Con lo terrible que
pueda ser la imagen de la muerte resulta mil veces preferible a la opción de la
inmortalidad. Una vida infinitamente prolongada, una muerte que nunca llega, es
algo que concebimos como una espantosa pesadilla. La asociamos, por ejemplo, a
la imagen del vampiro: siniestro ser de la noche, condenado por toda la eternidad
a alimentarse únicamente de la sangre de sus víctimas. En otra grotesca imagen
de la inmortalidad, entresacada esta vez de las páginas de la literatura
universal, Los viajes de Gulliver, su
autor Jonathan Swift ilustró con terrible ironía la visión de una vida interminable.

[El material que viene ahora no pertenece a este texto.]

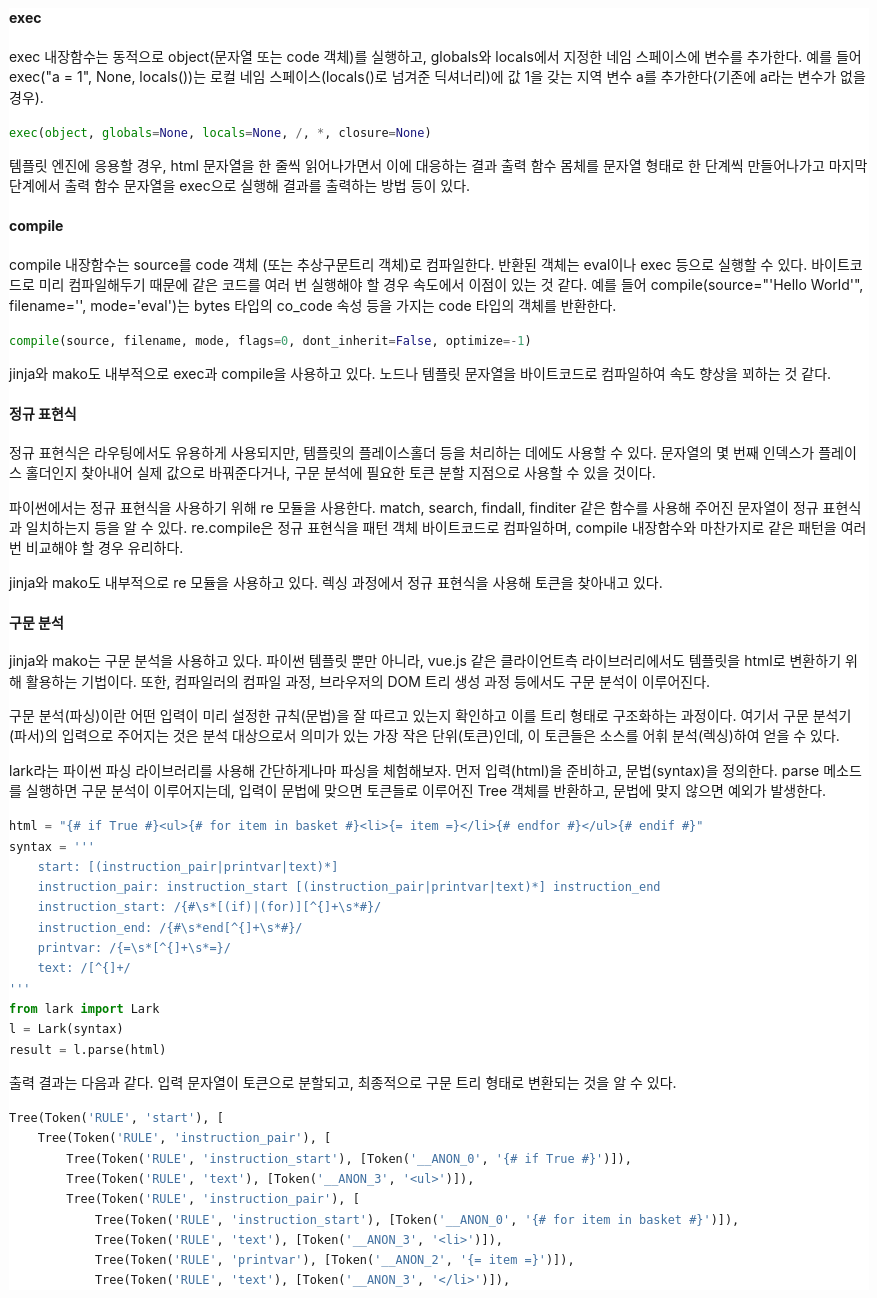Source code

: #### exec
exec 내장함수는 동적으로 object(문자열 또는 code 객체)를 실행하고, globals와 locals에서 지정한 네임 스페이스에 변수를 추가한다. 예를 들어 exec("a = 1", None, locals())는 로컬 네임 스페이스(locals()로 넘겨준 딕셔너리)에 값 1을 갖는 지역 변수 a를 추가한다(기존에 a라는 변수가 없을 경우).

```python
exec(object, globals=None, locals=None, /, *, closure=None)
```

템플릿 엔진에 응용할 경우, html 문자열을 한 줄씩 읽어나가면서 이에 대응하는 결과 출력 함수 몸체를 문자열 형태로 한 단계씩 만들어나가고 마지막 단계에서 출력 함수 문자열을 exec으로 실행해 결과를 출력하는 방법 등이 있다.

#### compile

compile 내장함수는 source를 code 객체 (또는 추상구문트리 객체)로 컴파일한다. 반환된 객체는 eval이나 exec 등으로 실행할 수 있다. 바이트코드로 미리 컴파일해두기 때문에 같은 코드를 여러 번 실행해야 할 경우 속도에서 이점이 있는 것 같다. 예를 들어 compile(source="'Hello World'", filename='<string>', mode='eval')는 bytes 타입의 co_code 속성 등을 가지는 code 타입의 객체를 반환한다.

```python
compile(source, filename, mode, flags=0, dont_inherit=False, optimize=-1)
```

jinja와 mako도 내부적으로 exec과 compile을 사용하고 있다. 노드나 템플릿 문자열을 바이트코드로 컴파일하여 속도 향상을 꾀하는 것 같다.

#### 정규 표현식

정규 표현식은 라우팅에서도 유용하게 사용되지만, 템플릿의 플레이스홀더 등을 처리하는 데에도 사용할 수 있다. 문자열의 몇 번째 인덱스가 플레이스 홀더인지 찾아내어 실제 값으로 바꿔준다거나, 구문 분석에 필요한 토큰 분할 지점으로 사용할 수 있을 것이다.

파이썬에서는 정규 표현식을 사용하기 위해 re 모듈을 사용한다. match, search, findall, finditer 같은 함수를 사용해 주어진 문자열이 정규 표현식과 일치하는지 등을 알 수 있다. re.compile은 정규 표현식을 패턴 객체 바이트코드로 컴파일하며, compile 내장함수와 마찬가지로 같은 패턴을 여러 번 비교해야 할 경우 유리하다.

jinja와 mako도 내부적으로 re 모듈을 사용하고 있다. 렉싱 과정에서 정규 표현식을 사용해 토큰을 찾아내고 있다.

#### 구문 분석
jinja와 mako는 구문 분석을 사용하고 있다. 파이썬 템플릿 뿐만 아니라, vue.js 같은 클라이언트측 라이브러리에서도 템플릿을 html로 변환하기 위해 활용하는 기법이다. 또한, 컴파일러의 컴파일 과정, 브라우저의 DOM 트리 생성 과정 등에서도 구문 분석이 이루어진다.

구문 분석(파싱)이란 어떤 입력이 미리 설정한 규칙(문법)을 잘 따르고 있는지 확인하고 이를 트리 형태로 구조화하는 과정이다. 여기서 구문 분석기(파서)의 입력으로 주어지는 것은 분석 대상으로서 의미가 있는 가장 작은 단위(토큰)인데, 이 토큰들은 소스를 어휘 분석(렉싱)하여 얻을 수 있다.

lark라는 파이썬 파싱 라이브러리를 사용해 간단하게나마 파싱을 체험해보자. 먼저 입력(html)을 준비하고, 문법(syntax)을 정의한다. parse 메소드를 실행하면 구문 분석이 이루어지는데, 입력이 문법에 맞으면 토큰들로 이루어진 Tree 객체를 반환하고, 문법에 맞지 않으면 예외가 발생한다.

```python
html = "{# if True #}<ul>{# for item in basket #}<li>{= item =}</li>{# endfor #}</ul>{# endif #}"
syntax = '''
    start: [(instruction_pair|printvar|text)*]
    instruction_pair: instruction_start [(instruction_pair|printvar|text)*] instruction_end
    instruction_start: /{#\s*[(if)|(for)][^{]+\s*#}/
    instruction_end: /{#\s*end[^{]+\s*#}/
    printvar: /{=\s*[^{]+\s*=}/
    text: /[^{]+/
'''
from lark import Lark
l = Lark(syntax)
result = l.parse(html)
```
출력 결과는 다음과 같다. 입력 문자열이 토큰으로 분할되고, 최종적으로 구문 트리 형태로 변환되는 것을 알 수 있다.
```python
Tree(Token('RULE', 'start'), [
    Tree(Token('RULE', 'instruction_pair'), [
        Tree(Token('RULE', 'instruction_start'), [Token('__ANON_0', '{# if True #}')]),
        Tree(Token('RULE', 'text'), [Token('__ANON_3', '<ul>')]),
        Tree(Token('RULE', 'instruction_pair'), [
            Tree(Token('RULE', 'instruction_start'), [Token('__ANON_0', '{# for item in basket #}')]),
            Tree(Token('RULE', 'text'), [Token('__ANON_3', '<li>')]),
            Tree(Token('RULE', 'printvar'), [Token('__ANON_2', '{= item =}')]),
            Tree(Token('RULE', 'text'), [Token('__ANON_3', '</li>')]),
```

En un país al que Gulliver llega en uno de sus muchos recorridos, existe una
raza especial de seres inmortales que nacen con el estigma de la eternidad
escrito en sus cuerpos. La sociedad acoge el nacimiento de cada inmortal como
una terrible desgracia. La descripción de Swift es la espantosa contrapartida
de toda ilusión de vida eterna: cuerpos decayendo a lo largo de las edades en
un inacabable proceso de deterioro, en la agonía de un final sin fin.
Sin embargo, aterrados
ante la posible inmortalidad de los cuerpos, los hombres hemos anhelado siempre
la inmortalidad de nuestro recuerdo. Deseada permanencia, ya no del cuerpo sino
de las ideas, de las creaciones; que nuestras huellas permanezcan después de
nuestra muerte, que ésta no signifique
el absoluto olvido.
El temor a morir y a
desaparecer es conjurado en uno de los significados fundamentales del arte: el
testimonial. Eternizados en imágenes, en palabras, en sonidos, los artistas dejan
constancia de sus experiencias, de sus sentimientos, de sus aprendizajes.
Escribo esto y no puedo dejar de recordar el extraordinario texto de Francisco
de Quevedo, “Amor constante más allá de la muerte”; con su imborrable final:
“Cerrar podrá mis ojos la postrera/ sombra que me llevare el blanco día,/ y
podrá desatar esta alma mía/ hora a su afán ansioso lisonjera ... Alma a quien
todo un Dios prisión ha sido,/ venas que humor a tanto fuego han dado, médulas
que han gloriosamente ardido:/ su cuerpo dejarán, no su cuidado;/ serán ceniza,
mas tendrán sentido;/ polvo serán, mas polvo enamorado.” La palabra del poeta
consagra, así, la eternización de la pasión que le inspira una mujer, pasión
capaz de vencerlo todo, incluso, a la extinción que llega con la muerte.